山種美術館で始まった【特別展】生誕120年
「福田平八郎と日本画モダン」(前期)をみてきた。
福田平八郎の形と色面による画面構成はとても魅力的。楽しみにしていた展覧会。
夕方、到着してみると、とても空いていて快適にみることができた。混む時間帯は去っていたのかもしれないけれど、それにしてもちょっと少なくて寂しい気もした。
福田平八郎《筍》
何度みても惚れ惚れする。ずっしりと存在感のある黒い筍がふたつ、白描のあっさりとした落葉に覆われた地面。この絶妙の構成にうっとり。淡い色づかいながら目に眩しいほど豊かな色彩。これをみると、カラリストと云われる所以はこういった、色への繊細な感性にあるんだろうなと感じる。
福田平八郎《彩秋》
さまざまな色が合わさって柿の葉が色づくさまを鮮かに描き出した美しさ。あっさりしたすすきが彩りとは対照的に秋の風味を添えている。《筍》とはまた違った意味でカラリスト平八郎の魅力がある。

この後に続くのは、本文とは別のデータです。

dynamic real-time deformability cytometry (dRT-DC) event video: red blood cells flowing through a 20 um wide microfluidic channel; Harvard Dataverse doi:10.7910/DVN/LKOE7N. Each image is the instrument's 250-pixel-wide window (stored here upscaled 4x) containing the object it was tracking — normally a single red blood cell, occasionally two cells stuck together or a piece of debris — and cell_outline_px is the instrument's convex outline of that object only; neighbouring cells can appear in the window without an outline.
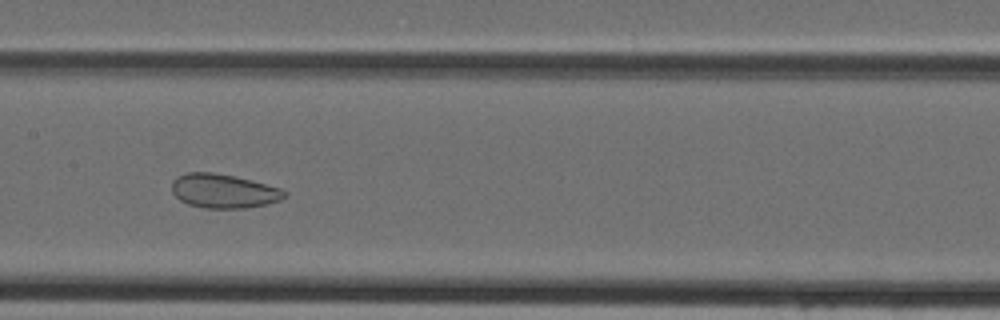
{"species": "Egyptian fruit bat (a non-hibernating species)", "species_latin": "Rousettus aegyptiacus", "temperature_condition": "cold", "stored_images_in_passage": 39, "camera_frame_rate_fps": 3000, "um_per_image_px": 0.085, "animal": {"sex": "female"}, "frame": {"image": 1, "passage_image": 15, "time_ms": 4.667, "image_size_px": [1000, 320], "cell_outline_px": [[288, 196], [280, 200], [268, 204], [244, 208], [204, 208], [188, 204], [180, 200], [172, 192], [172, 180], [176, 176], [188, 172], [212, 172], [236, 176], [252, 180], [280, 188], [288, 192]], "centroid_in_image_um": [19.02, 16.23], "position_along_channel_um": 188.4, "area_um2": 22.6}}
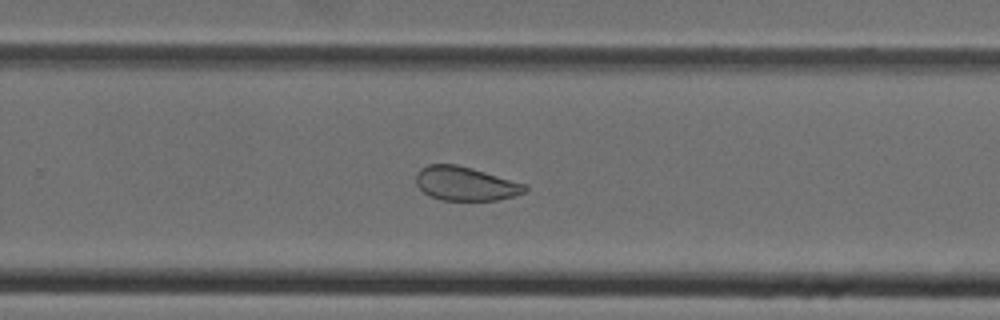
{"frame": {"image": 2, "passage_image": 22, "time_ms": 7.0, "image_size_px": [1000, 320], "cell_outline_px": [[528, 188], [524, 192], [516, 196], [496, 200], [440, 200], [428, 196], [416, 184], [416, 172], [420, 168], [428, 164], [456, 164], [472, 168], [528, 184]], "centroid_in_image_um": [39.57, 15.61], "position_along_channel_um": 290.2, "area_um2": 21.79}}
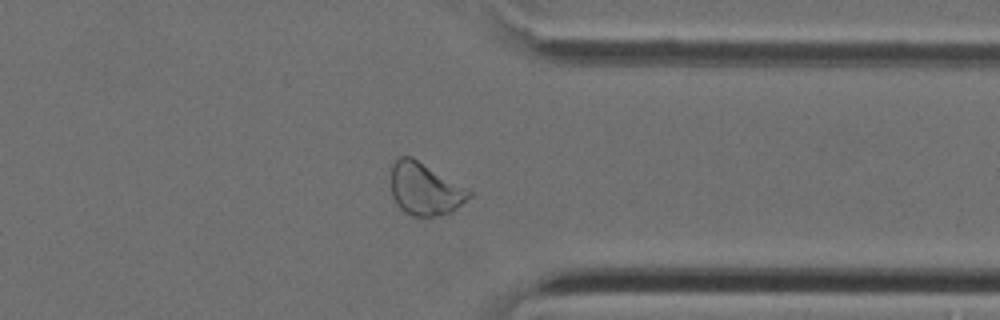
{"frame": {"image": 3, "passage_image": 28, "time_ms": 9.0, "image_size_px": [1000, 320], "cell_outline_px": [[472, 196], [452, 212], [440, 216], [412, 216], [404, 212], [396, 204], [392, 196], [392, 164], [400, 156], [412, 156], [468, 188], [472, 192]], "centroid_in_image_um": [36.14, 16.07], "position_along_channel_um": 375.3, "area_um2": 24.04}}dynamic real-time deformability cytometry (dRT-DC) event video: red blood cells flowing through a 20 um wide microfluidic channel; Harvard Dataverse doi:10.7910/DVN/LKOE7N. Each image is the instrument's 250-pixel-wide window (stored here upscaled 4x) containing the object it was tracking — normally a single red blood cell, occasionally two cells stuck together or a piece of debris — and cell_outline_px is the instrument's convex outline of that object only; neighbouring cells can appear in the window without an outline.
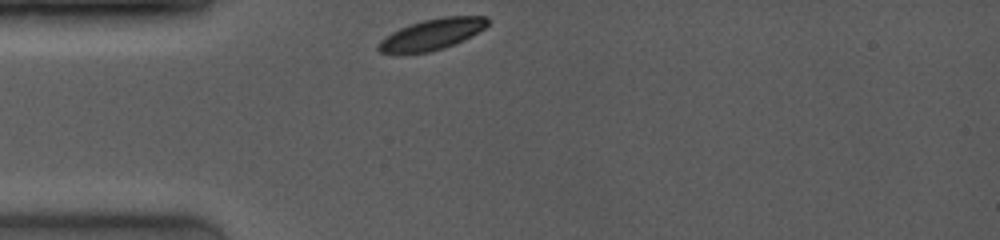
{"species": "common noctule bat (a hibernating species)", "species_latin": "Nyctalus noctula", "temperature_condition": "room temperature", "stored_images_in_passage": 26, "segment_of_instrument_passage": [1, 2], "camera_frame_rate_fps": 4000, "um_per_image_px": 0.085, "animal": {"sex": "female", "body_mass_g": 19.0, "forearm_length_mm": 53.3}, "frame": {"image": 1, "passage_image": 1, "time_ms": 0.0, "image_size_px": [1000, 240], "cell_outline_px": [[488, 24], [484, 28], [464, 40], [444, 48], [428, 52], [380, 52], [376, 48], [376, 44], [380, 40], [392, 32], [400, 28], [424, 20], [444, 16], [488, 16]], "centroid_in_image_um": [36.73, 2.9], "position_along_channel_um": 48.3, "area_um2": 19.36}}
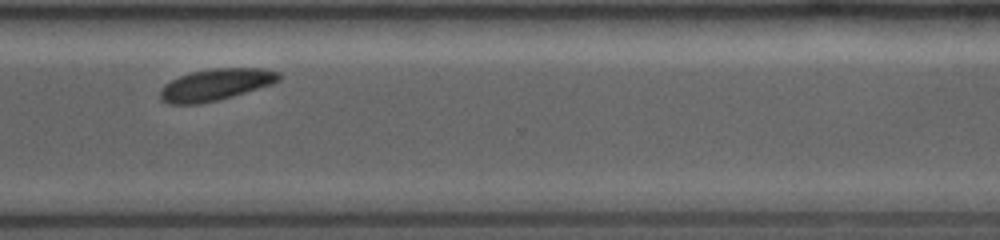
{"frame": {"image": 2, "passage_image": 20, "time_ms": 8.0, "image_size_px": [1000, 240], "cell_outline_px": [[284, 76], [280, 80], [272, 84], [220, 100], [200, 104], [168, 104], [160, 100], [160, 88], [164, 84], [180, 76], [192, 72], [212, 68], [260, 68], [280, 72]], "centroid_in_image_um": [18.35, 7.2], "position_along_channel_um": 352.3, "area_um2": 22.14}}
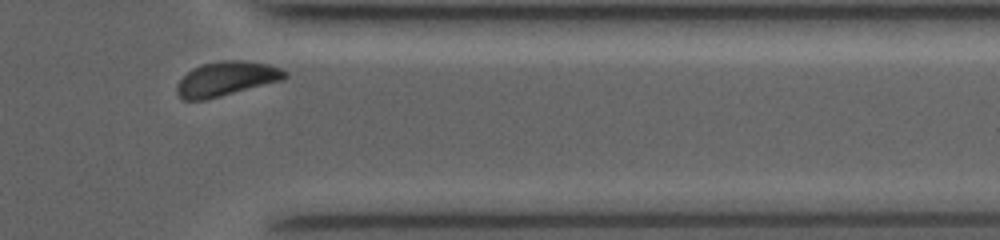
{"frame": {"image": 3, "passage_image": 23, "time_ms": 9.0, "image_size_px": [1000, 240], "cell_outline_px": [[288, 76], [284, 80], [204, 100], [184, 100], [176, 92], [176, 84], [192, 68], [200, 64], [224, 60], [240, 60], [268, 64], [280, 68], [288, 72]], "centroid_in_image_um": [19.25, 6.69], "position_along_channel_um": 392.1, "area_um2": 21.68}}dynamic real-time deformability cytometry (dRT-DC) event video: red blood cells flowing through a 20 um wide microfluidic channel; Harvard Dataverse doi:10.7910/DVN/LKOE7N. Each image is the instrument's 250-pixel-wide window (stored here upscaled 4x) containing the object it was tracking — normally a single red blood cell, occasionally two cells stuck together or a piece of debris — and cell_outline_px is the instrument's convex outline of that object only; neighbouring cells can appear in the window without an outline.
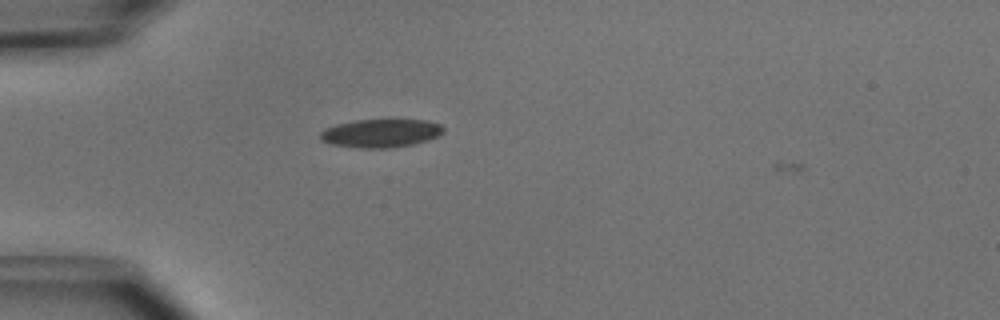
{"species": "common noctule bat (a hibernating species)", "species_latin": "Nyctalus noctula", "temperature_condition": "cold", "stored_images_in_passage": 7, "camera_frame_rate_fps": 3000, "um_per_image_px": 0.085, "animal": {"sex": "male", "body_mass_g": 15.6}, "frame": {"image": 1, "passage_image": 6, "time_ms": 1.667, "image_size_px": [1000, 320], "cell_outline_px": [[444, 132], [440, 136], [428, 140], [412, 144], [392, 148], [360, 148], [332, 144], [320, 140], [320, 132], [324, 128], [336, 124], [356, 120], [392, 116], [428, 120], [440, 124], [444, 128]], "centroid_in_image_um": [32.43, 11.26], "position_along_channel_um": 52.6, "area_um2": 21.5}}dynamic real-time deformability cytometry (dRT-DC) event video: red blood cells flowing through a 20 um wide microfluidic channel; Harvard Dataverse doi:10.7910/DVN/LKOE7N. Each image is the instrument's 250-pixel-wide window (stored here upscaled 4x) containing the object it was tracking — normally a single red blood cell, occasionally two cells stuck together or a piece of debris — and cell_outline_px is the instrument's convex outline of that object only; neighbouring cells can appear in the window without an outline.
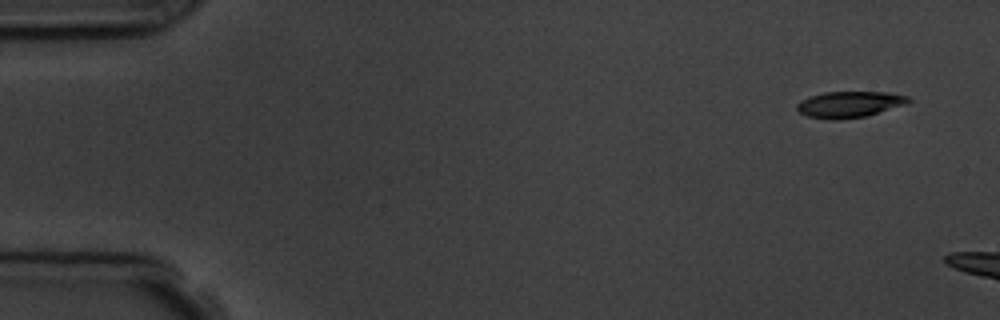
{"species": "common noctule bat (a hibernating species)", "species_latin": "Nyctalus noctula", "temperature_condition": "room temperature", "stored_images_in_passage": 3, "camera_frame_rate_fps": 3000, "um_per_image_px": 0.085, "animal": {"sex": "male", "body_mass_g": 19.5, "forearm_length_mm": 54.6}, "frame": {"image": 1, "passage_image": 1, "time_ms": 0.0, "image_size_px": [1000, 320], "cell_outline_px": [[912, 100], [904, 104], [864, 116], [840, 120], [828, 120], [808, 116], [800, 112], [796, 108], [796, 104], [800, 100], [824, 92], [888, 92], [908, 96]], "centroid_in_image_um": [72.16, 8.87], "position_along_channel_um": 12.8, "area_um2": 16.82}}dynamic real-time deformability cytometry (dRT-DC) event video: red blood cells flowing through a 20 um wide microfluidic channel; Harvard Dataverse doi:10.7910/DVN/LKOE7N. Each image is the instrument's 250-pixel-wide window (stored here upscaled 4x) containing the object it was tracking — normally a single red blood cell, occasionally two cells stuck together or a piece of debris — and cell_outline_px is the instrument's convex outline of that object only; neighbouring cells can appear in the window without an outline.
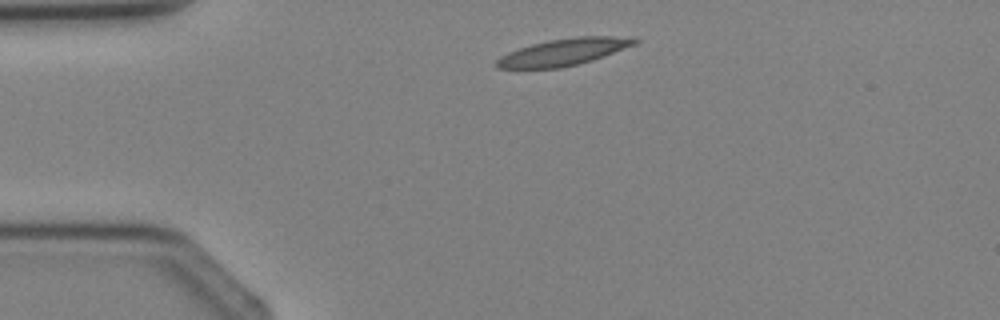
{"species": "Egyptian fruit bat (a non-hibernating species)", "species_latin": "Rousettus aegyptiacus", "temperature_condition": "cold", "stored_images_in_passage": 2, "camera_frame_rate_fps": 3000, "um_per_image_px": 0.085, "animal": {"sex": "female"}, "frame": {"image": 1, "passage_image": 1, "time_ms": 0.0, "image_size_px": [1000, 320], "cell_outline_px": [[640, 40], [636, 44], [604, 56], [592, 60], [560, 68], [496, 68], [496, 60], [500, 56], [508, 52], [532, 44], [548, 40], [576, 36], [612, 36]], "centroid_in_image_um": [47.87, 4.42], "position_along_channel_um": 37.1, "area_um2": 21.33}}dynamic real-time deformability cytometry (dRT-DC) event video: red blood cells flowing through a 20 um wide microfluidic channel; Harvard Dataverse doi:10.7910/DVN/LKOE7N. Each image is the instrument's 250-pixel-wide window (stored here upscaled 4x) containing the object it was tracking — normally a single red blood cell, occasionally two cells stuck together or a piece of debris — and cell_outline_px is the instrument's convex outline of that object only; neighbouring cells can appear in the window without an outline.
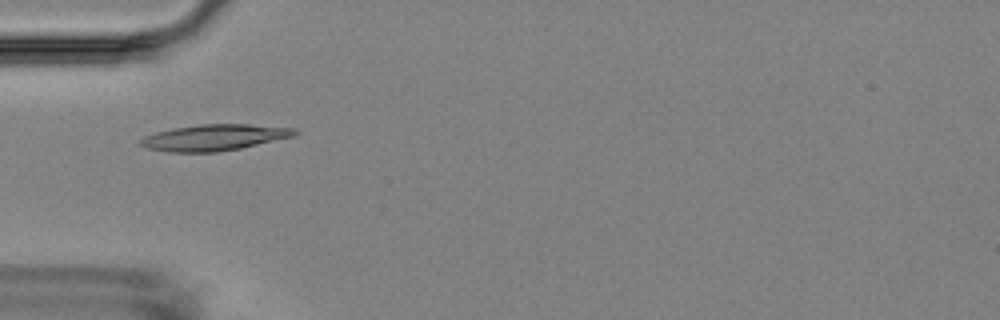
{"species": "Egyptian fruit bat (a non-hibernating species)", "species_latin": "Rousettus aegyptiacus", "temperature_condition": "room temperature", "stored_images_in_passage": 8, "camera_frame_rate_fps": 3000, "um_per_image_px": 0.085, "animal": {"sex": "female"}, "frame": {"image": 1, "passage_image": 4, "time_ms": 4.333, "image_size_px": [1000, 320], "cell_outline_px": [[300, 132], [296, 136], [240, 148], [216, 152], [168, 152], [148, 148], [136, 144], [136, 140], [144, 136], [156, 132], [176, 128], [200, 124], [248, 124], [296, 128]], "centroid_in_image_um": [18.21, 11.69], "position_along_channel_um": 66.8, "area_um2": 23.7}}
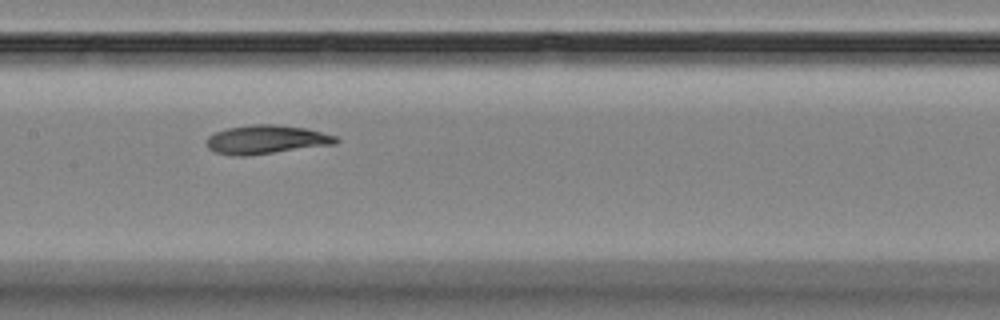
{"frame": {"image": 2, "passage_image": 7, "time_ms": 7.667, "image_size_px": [1000, 320], "cell_outline_px": [[340, 140], [336, 144], [244, 156], [232, 156], [216, 152], [208, 148], [208, 136], [216, 132], [228, 128], [252, 124], [276, 124], [304, 128], [336, 136]], "centroid_in_image_um": [22.64, 11.86], "position_along_channel_um": 184.8, "area_um2": 21.44}}
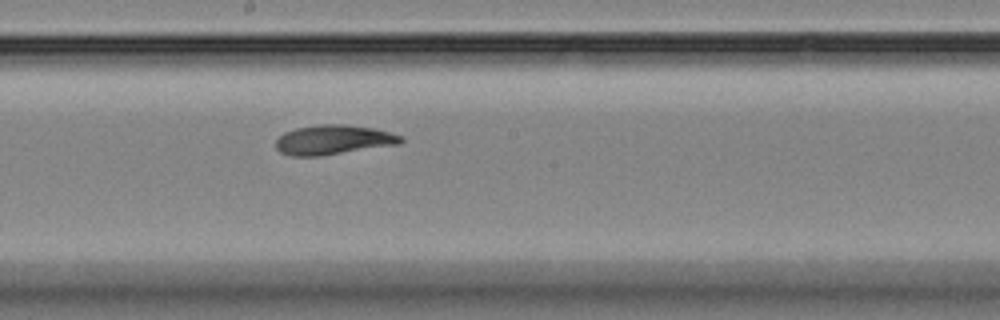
{"frame": {"image": 3, "passage_image": 8, "time_ms": 8.667, "image_size_px": [1000, 320], "cell_outline_px": [[404, 140], [400, 144], [320, 156], [292, 156], [280, 152], [276, 148], [276, 140], [284, 132], [296, 128], [320, 124], [344, 124], [376, 128], [404, 136]], "centroid_in_image_um": [28.37, 11.88], "position_along_channel_um": 219.8, "area_um2": 21.73}}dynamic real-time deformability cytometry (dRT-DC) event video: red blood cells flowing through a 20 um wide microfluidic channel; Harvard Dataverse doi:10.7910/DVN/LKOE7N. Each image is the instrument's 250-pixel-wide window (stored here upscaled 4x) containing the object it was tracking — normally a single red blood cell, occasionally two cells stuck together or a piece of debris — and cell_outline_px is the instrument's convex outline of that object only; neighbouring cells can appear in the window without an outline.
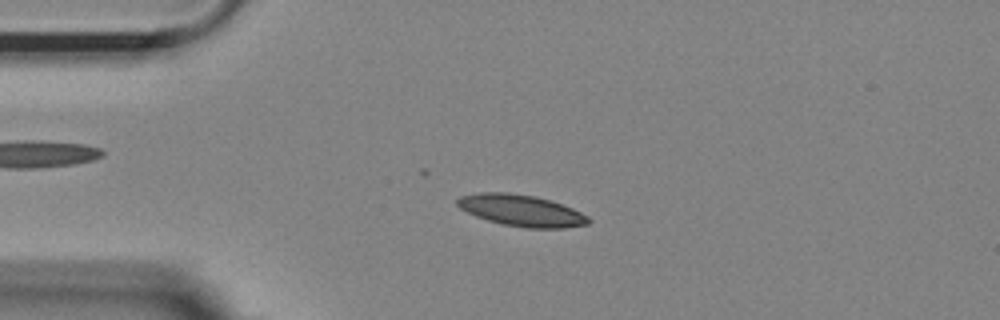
{"species": "Egyptian fruit bat (a non-hibernating species)", "species_latin": "Rousettus aegyptiacus", "temperature_condition": "room temperature", "stored_images_in_passage": 39, "camera_frame_rate_fps": 3000, "um_per_image_px": 0.085, "animal": {"sex": "female"}, "frame": {"image": 1, "passage_image": 3, "time_ms": 0.667, "image_size_px": [1000, 320], "cell_outline_px": [[592, 220], [588, 224], [564, 228], [524, 228], [500, 224], [476, 216], [460, 208], [456, 204], [456, 200], [460, 196], [480, 192], [508, 192], [536, 196], [552, 200], [572, 208], [588, 216]], "centroid_in_image_um": [44.32, 17.89], "position_along_channel_um": 40.7, "area_um2": 24.28}}
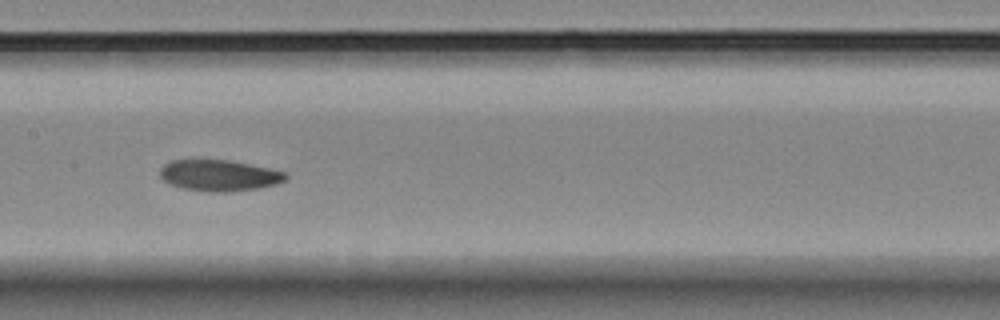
{"frame": {"image": 2, "passage_image": 17, "time_ms": 5.333, "image_size_px": [1000, 320], "cell_outline_px": [[288, 176], [284, 180], [276, 184], [260, 188], [228, 192], [208, 192], [180, 188], [168, 184], [160, 176], [160, 168], [164, 164], [172, 160], [192, 156], [196, 156], [228, 160], [288, 172]], "centroid_in_image_um": [18.55, 14.87], "position_along_channel_um": 188.9, "area_um2": 23.81}}
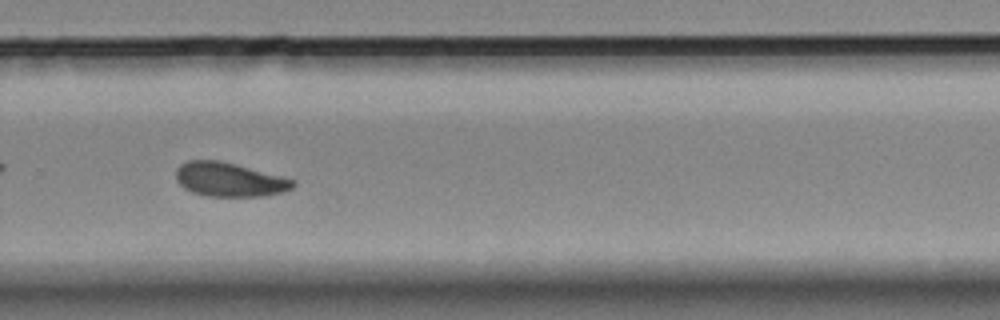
{"frame": {"image": 3, "passage_image": 27, "time_ms": 8.667, "image_size_px": [1000, 320], "cell_outline_px": [[296, 184], [292, 188], [284, 192], [260, 196], [208, 196], [192, 192], [184, 188], [176, 180], [176, 168], [180, 164], [188, 160], [220, 160], [284, 176], [296, 180]], "centroid_in_image_um": [19.51, 15.25], "position_along_channel_um": 310.3, "area_um2": 23.41}, "authors_computed_cell_mechanics": {"area_um2": 22.8888, "velocity_mm_per_s": 3.6599, "shape_relaxation_time_tau1_ms": null, "shape_relaxation_time_tau2_ms": 3.1734, "deformation_change_tau1": null, "deformation_change_tau2": 0.0733}}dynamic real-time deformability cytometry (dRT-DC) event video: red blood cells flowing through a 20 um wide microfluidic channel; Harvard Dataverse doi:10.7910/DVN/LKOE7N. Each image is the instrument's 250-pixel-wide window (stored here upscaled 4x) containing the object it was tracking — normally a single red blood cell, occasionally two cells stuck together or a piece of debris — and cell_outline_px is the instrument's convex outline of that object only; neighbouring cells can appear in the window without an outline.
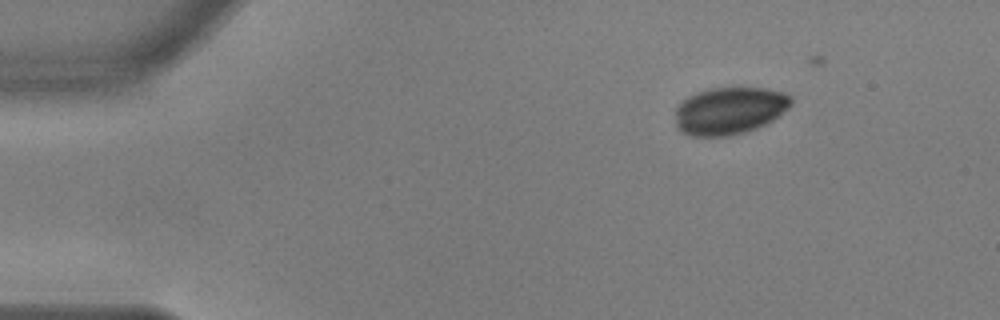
{"species": "common noctule bat (a hibernating species)", "species_latin": "Nyctalus noctula", "temperature_condition": "warm", "stored_images_in_passage": 15, "camera_frame_rate_fps": 3000, "um_per_image_px": 0.085, "animal": {"sex": "male", "body_mass_g": 17.9, "forearm_length_mm": 54.2}, "frame": {"image": 1, "passage_image": 1, "time_ms": 0.0, "image_size_px": [1000, 320], "cell_outline_px": [[792, 104], [780, 116], [756, 128], [744, 132], [728, 136], [688, 136], [680, 132], [676, 128], [676, 108], [688, 96], [696, 92], [712, 88], [764, 88], [784, 92], [792, 100]], "centroid_in_image_um": [61.99, 9.42], "position_along_channel_um": 23.0, "area_um2": 31.96}}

個人的には、《漣》に始まる40代以降の作品に好きなものが多い。デザイン画風でもあり、展覧会タイトルにも使われているモダンさがあって、心が晴れやかになるから。
福田平八郎以外の日本画モダンとして紹介されている作品のなかでは、徳岡神泉《芋図》が以前からとてもみたいと思っていた作品。シンプルすぎるほどの背景に深い味わいのある葉が真ん中の線に並んでいて神泉らしい。
徳岡神泉展もやってほしい。
ほかにもいろいろあって、日本画モダンという造語のくくりでいうと、こういう感じになるのか、と。
展覧会図録は、いつも手元に置いておきたいようなきれいな装丁。こういう小さくてお手頃価格の図録は非常にありがたいです。
ところで、この展覧会でいちばん楽しみにしている福田平八郎《雨》は後期展示。必ず後期も行きますよー!
【補足】
この日、「日本画モダン」を名付けた山下裕二氏の講演会がこの後あったので、みなさんそれに合わせて出かけたから空いていたのかな? 自分は用事があって、その時間までとどまることはできませんでしたが。